═════ DATA SECTION ═════

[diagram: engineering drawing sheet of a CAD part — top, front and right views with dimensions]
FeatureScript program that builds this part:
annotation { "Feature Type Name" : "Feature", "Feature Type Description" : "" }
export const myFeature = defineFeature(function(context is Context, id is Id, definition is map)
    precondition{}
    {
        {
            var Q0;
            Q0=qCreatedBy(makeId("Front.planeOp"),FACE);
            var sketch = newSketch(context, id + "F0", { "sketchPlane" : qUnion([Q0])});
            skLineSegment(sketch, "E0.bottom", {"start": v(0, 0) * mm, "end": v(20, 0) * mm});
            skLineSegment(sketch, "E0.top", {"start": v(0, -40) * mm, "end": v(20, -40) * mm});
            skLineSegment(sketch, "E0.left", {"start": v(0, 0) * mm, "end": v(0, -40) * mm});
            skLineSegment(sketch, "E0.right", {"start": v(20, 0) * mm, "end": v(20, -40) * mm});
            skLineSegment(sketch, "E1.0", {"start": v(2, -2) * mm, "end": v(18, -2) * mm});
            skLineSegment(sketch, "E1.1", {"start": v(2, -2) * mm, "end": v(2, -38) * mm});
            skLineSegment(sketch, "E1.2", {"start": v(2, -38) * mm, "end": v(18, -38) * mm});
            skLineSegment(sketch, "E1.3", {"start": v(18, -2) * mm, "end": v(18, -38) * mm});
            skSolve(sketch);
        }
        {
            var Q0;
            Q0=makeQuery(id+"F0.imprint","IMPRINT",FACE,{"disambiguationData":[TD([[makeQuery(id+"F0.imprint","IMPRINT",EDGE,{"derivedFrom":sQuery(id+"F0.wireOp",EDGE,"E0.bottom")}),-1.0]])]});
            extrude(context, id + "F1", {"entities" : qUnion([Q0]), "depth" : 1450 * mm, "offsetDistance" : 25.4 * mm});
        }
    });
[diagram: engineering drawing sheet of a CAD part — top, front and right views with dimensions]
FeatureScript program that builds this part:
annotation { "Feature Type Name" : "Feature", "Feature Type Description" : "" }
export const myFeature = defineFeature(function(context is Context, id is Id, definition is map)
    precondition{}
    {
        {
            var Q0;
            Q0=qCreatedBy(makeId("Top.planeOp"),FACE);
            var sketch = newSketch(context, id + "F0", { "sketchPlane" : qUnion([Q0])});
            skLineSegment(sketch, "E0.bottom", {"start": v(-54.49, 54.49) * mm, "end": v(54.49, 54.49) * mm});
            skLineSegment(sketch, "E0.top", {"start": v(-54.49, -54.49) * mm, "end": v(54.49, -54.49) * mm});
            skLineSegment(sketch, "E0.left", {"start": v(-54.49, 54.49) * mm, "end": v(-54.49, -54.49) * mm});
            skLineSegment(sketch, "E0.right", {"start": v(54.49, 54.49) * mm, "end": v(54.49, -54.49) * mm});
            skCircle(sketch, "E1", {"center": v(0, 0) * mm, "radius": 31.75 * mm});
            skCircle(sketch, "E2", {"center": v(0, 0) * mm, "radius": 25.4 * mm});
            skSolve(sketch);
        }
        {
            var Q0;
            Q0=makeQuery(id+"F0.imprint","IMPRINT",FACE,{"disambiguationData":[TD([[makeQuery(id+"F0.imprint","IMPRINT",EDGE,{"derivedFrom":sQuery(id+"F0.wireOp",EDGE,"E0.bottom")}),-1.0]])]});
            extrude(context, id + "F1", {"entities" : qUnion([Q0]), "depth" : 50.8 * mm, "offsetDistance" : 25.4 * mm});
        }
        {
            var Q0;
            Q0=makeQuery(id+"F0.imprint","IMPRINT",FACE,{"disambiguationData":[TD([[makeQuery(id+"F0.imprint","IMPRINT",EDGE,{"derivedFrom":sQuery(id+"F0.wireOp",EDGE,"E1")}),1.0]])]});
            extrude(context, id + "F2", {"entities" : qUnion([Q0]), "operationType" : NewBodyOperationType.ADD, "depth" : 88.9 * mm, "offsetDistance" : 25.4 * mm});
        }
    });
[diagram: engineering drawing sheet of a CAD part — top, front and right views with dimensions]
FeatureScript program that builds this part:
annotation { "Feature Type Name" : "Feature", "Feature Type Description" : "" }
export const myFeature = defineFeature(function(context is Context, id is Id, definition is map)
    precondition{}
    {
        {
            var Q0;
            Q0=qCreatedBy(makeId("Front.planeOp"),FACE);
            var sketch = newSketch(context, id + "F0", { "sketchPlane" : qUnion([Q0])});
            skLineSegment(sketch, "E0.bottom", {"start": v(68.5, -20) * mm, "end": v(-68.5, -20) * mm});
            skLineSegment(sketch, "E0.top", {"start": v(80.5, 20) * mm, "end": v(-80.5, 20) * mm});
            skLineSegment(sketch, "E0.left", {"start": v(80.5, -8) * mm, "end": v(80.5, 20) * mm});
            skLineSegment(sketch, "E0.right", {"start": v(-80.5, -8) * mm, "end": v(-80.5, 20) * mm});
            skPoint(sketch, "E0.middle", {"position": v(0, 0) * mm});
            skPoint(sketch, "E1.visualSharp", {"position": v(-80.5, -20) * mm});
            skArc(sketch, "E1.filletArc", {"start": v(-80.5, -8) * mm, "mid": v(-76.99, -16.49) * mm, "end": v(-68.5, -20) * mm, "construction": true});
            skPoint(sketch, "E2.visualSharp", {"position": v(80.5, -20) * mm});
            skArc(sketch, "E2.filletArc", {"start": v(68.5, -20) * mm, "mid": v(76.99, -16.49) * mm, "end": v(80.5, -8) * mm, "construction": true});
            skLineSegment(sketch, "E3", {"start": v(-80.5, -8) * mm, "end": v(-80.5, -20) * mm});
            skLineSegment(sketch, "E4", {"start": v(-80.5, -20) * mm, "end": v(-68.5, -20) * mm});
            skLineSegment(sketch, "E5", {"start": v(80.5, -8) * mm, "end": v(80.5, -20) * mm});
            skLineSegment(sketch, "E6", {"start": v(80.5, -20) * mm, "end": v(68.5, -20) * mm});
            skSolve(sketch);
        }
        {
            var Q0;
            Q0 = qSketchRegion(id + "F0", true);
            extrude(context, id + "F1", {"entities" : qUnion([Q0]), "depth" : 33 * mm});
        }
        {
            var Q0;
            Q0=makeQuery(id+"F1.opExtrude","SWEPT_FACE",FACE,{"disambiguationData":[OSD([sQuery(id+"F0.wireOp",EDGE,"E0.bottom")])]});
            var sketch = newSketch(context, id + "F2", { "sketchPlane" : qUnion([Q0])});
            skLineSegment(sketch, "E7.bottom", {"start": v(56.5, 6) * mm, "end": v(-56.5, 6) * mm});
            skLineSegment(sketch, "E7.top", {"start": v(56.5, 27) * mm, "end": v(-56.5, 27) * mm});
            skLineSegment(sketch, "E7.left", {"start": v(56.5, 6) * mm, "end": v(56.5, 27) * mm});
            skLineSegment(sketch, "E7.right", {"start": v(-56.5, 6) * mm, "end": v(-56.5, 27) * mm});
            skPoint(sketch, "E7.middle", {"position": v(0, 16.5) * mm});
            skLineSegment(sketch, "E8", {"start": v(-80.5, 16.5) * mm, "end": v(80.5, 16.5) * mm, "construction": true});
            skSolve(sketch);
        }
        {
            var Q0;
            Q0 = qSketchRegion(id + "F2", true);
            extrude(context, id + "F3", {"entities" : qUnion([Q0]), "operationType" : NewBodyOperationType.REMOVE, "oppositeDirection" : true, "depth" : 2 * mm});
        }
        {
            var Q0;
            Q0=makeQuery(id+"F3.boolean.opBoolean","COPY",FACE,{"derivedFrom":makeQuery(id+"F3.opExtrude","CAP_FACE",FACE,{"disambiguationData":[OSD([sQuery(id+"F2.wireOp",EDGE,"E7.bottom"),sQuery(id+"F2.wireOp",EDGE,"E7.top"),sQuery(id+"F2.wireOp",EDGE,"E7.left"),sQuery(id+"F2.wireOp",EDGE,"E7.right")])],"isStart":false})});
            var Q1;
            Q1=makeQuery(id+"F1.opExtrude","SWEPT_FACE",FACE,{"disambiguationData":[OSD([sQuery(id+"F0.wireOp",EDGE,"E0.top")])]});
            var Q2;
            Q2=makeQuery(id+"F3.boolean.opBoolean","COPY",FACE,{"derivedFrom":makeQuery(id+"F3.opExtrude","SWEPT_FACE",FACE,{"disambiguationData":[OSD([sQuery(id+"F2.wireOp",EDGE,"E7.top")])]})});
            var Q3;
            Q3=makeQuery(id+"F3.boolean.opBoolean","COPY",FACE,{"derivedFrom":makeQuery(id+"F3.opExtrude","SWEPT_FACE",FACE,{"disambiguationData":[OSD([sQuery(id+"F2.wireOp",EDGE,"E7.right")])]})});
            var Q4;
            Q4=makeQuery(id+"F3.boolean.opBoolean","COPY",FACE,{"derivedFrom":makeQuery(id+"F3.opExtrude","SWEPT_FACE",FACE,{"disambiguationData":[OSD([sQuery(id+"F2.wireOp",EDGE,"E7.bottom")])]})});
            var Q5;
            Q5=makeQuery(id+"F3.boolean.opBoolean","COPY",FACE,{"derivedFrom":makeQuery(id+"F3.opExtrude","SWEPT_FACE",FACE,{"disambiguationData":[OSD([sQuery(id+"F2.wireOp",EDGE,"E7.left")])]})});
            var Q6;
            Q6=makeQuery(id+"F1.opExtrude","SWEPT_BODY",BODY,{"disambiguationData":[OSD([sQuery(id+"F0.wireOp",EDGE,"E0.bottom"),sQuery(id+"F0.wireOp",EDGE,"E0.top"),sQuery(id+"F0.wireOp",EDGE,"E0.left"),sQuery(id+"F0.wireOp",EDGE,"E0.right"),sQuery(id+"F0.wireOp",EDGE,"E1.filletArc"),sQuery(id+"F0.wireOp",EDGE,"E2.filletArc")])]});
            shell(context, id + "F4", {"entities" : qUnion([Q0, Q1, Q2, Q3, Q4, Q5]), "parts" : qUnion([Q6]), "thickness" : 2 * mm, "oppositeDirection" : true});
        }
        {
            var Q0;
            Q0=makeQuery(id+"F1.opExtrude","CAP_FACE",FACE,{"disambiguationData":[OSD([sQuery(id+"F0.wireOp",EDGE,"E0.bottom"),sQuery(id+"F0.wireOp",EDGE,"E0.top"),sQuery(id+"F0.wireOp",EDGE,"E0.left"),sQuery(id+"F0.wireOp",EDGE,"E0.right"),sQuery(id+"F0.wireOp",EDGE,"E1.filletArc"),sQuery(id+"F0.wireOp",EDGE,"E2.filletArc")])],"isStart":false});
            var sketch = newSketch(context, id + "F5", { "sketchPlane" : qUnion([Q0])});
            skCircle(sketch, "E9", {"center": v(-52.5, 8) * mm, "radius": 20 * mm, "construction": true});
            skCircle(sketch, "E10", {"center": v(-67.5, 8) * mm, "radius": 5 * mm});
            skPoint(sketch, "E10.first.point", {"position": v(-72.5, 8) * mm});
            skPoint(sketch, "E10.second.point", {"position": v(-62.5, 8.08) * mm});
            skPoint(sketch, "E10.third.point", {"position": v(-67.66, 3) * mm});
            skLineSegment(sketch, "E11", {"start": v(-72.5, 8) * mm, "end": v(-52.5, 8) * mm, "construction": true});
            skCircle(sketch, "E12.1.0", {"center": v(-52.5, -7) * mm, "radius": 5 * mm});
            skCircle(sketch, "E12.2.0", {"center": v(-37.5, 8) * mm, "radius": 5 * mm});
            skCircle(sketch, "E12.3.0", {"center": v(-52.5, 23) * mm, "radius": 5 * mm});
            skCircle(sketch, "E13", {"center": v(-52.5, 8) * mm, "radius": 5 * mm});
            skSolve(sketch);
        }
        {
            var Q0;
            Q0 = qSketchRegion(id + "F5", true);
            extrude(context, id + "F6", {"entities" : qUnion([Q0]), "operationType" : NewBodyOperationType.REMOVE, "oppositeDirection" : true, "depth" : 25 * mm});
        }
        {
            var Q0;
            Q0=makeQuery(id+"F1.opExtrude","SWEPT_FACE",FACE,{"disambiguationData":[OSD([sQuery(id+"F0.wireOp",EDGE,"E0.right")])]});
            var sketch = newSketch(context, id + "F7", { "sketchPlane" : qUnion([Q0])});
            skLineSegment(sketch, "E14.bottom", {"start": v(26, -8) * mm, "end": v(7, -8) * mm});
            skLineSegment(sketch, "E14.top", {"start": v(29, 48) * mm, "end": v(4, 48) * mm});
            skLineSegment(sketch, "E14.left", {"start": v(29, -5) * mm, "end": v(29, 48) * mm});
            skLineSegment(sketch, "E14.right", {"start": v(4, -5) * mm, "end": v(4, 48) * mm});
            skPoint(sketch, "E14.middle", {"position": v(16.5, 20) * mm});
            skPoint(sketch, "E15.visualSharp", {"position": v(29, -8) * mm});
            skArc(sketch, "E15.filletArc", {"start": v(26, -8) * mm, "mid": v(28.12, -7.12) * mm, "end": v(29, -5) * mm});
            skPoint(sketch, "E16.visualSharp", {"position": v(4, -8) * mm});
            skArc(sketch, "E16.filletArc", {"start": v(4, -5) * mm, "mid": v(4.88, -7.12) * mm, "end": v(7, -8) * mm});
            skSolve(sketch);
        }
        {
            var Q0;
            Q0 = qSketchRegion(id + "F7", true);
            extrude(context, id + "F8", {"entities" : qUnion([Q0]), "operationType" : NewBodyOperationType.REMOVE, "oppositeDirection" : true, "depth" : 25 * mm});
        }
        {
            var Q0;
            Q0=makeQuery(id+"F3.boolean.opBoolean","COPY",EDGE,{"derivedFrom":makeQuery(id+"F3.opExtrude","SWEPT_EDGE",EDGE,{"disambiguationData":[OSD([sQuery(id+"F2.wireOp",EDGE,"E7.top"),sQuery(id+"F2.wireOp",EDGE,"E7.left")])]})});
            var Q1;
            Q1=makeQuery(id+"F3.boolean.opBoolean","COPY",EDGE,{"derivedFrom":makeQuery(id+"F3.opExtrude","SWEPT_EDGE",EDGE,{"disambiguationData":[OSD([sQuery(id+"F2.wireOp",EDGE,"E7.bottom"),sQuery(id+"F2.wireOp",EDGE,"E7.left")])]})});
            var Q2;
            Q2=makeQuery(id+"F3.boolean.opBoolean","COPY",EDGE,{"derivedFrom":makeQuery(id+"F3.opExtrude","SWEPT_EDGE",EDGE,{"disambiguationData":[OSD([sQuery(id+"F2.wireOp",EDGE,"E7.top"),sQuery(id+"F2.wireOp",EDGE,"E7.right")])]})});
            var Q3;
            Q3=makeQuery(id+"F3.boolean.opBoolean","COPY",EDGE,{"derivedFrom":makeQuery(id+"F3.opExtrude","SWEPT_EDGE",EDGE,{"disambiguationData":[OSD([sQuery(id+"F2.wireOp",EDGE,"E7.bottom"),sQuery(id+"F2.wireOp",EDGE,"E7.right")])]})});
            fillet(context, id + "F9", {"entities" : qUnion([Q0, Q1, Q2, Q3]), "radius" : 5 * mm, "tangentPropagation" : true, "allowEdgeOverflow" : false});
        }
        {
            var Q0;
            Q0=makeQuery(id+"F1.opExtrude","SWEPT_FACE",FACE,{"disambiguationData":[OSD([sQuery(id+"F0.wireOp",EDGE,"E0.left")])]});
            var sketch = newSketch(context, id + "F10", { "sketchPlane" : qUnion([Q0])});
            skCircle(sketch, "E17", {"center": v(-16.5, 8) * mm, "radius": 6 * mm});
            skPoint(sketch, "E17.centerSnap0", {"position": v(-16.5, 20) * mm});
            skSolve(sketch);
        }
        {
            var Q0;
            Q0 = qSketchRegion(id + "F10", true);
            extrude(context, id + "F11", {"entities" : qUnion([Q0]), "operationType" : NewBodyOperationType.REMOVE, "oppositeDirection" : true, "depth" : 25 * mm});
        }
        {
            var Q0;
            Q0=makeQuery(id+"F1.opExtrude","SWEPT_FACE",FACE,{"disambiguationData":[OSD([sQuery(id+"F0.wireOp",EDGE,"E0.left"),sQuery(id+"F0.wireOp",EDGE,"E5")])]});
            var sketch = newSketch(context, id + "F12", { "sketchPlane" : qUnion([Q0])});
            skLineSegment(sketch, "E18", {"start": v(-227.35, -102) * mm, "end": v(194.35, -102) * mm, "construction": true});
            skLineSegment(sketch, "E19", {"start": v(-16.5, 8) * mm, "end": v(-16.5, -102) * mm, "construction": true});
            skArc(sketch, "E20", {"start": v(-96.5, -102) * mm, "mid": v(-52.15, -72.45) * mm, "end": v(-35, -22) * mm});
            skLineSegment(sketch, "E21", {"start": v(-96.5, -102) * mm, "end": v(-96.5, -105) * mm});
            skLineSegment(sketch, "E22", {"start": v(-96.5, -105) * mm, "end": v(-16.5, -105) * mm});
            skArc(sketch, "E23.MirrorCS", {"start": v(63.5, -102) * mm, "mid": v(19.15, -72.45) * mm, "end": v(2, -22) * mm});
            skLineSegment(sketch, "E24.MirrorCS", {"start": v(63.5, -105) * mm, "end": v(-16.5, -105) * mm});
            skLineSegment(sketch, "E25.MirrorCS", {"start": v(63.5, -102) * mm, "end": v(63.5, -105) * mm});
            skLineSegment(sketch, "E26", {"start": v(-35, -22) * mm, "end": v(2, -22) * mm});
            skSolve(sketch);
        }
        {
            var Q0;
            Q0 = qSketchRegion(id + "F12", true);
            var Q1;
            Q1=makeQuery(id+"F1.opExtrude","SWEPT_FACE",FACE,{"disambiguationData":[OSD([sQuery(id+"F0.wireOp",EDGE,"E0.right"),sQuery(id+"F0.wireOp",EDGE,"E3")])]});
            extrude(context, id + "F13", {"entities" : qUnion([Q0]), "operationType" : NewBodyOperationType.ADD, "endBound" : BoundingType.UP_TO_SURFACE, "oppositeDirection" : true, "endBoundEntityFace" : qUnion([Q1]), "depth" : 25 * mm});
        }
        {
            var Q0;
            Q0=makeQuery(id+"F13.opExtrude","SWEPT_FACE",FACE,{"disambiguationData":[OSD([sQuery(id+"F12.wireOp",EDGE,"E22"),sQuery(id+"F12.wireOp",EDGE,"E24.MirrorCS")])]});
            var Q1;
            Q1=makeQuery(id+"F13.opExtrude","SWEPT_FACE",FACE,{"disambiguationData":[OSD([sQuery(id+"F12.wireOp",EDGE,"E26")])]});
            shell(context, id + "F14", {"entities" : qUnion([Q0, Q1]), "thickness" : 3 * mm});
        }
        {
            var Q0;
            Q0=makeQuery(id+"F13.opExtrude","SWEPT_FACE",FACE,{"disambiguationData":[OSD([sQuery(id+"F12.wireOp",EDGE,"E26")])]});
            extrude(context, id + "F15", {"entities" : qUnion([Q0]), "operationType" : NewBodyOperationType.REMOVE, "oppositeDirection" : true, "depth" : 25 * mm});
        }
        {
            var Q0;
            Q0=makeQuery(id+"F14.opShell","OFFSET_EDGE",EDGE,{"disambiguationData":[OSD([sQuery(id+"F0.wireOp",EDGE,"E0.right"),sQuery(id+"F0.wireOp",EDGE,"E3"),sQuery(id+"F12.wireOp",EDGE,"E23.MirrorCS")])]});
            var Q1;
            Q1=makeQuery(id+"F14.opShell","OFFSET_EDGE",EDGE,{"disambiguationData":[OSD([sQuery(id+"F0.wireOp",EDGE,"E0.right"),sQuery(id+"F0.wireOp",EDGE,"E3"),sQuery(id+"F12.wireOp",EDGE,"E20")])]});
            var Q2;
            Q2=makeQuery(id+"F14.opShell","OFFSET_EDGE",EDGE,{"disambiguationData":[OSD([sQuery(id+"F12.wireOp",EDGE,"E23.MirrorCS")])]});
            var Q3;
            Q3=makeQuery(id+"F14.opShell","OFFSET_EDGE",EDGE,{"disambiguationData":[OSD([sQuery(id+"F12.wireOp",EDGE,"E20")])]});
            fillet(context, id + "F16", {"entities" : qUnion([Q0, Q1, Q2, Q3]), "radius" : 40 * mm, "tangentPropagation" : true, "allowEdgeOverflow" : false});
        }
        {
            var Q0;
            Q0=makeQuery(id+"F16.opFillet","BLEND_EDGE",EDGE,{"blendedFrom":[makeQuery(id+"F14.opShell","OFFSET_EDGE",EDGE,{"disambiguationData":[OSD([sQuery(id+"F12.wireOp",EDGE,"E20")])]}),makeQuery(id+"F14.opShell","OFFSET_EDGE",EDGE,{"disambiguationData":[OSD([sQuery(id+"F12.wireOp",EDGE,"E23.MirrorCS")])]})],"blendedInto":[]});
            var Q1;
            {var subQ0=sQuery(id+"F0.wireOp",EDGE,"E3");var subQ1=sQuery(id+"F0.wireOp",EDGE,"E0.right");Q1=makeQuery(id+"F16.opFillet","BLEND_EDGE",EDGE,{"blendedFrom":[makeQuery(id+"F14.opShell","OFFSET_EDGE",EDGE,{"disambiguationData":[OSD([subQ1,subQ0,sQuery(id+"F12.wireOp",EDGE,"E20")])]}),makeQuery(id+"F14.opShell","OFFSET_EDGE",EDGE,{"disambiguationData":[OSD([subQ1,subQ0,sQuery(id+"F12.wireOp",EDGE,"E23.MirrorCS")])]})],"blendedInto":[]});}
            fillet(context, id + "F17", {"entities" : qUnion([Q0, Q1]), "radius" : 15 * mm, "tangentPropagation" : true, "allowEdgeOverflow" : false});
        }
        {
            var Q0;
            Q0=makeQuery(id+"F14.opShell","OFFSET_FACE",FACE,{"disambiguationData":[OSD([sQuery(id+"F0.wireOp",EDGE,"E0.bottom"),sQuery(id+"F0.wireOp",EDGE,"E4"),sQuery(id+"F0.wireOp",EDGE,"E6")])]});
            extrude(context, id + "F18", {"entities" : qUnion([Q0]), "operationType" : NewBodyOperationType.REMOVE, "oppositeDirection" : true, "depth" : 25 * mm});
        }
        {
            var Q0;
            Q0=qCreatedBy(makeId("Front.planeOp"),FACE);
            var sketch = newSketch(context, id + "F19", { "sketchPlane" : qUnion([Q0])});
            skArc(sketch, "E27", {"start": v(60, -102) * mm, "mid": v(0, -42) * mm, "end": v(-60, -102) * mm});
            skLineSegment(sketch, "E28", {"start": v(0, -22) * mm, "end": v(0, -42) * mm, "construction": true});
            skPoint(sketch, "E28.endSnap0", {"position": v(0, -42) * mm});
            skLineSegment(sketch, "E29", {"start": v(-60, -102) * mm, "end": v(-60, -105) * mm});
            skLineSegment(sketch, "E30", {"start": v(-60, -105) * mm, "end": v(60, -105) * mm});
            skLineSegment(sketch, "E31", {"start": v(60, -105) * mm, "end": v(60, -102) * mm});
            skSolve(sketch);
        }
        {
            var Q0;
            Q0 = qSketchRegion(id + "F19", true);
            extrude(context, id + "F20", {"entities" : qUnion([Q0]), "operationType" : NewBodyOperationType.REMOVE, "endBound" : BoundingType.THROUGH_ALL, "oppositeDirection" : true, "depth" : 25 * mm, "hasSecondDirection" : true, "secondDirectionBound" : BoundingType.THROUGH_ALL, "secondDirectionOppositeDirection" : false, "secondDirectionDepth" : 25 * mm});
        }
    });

═════

* **EXERCISE**
Collect every line in the rows above that contains the string "middle".

* **ANSWER**
            skPoint(sketch, "E0.middle", {"position": v(0, 0) * mm});
            skPoint(sketch, "E7.middle", {"position": v(0, 16.5) * mm});
            skPoint(sketch, "E14.middle", {"position": v(16.5, 20) * mm});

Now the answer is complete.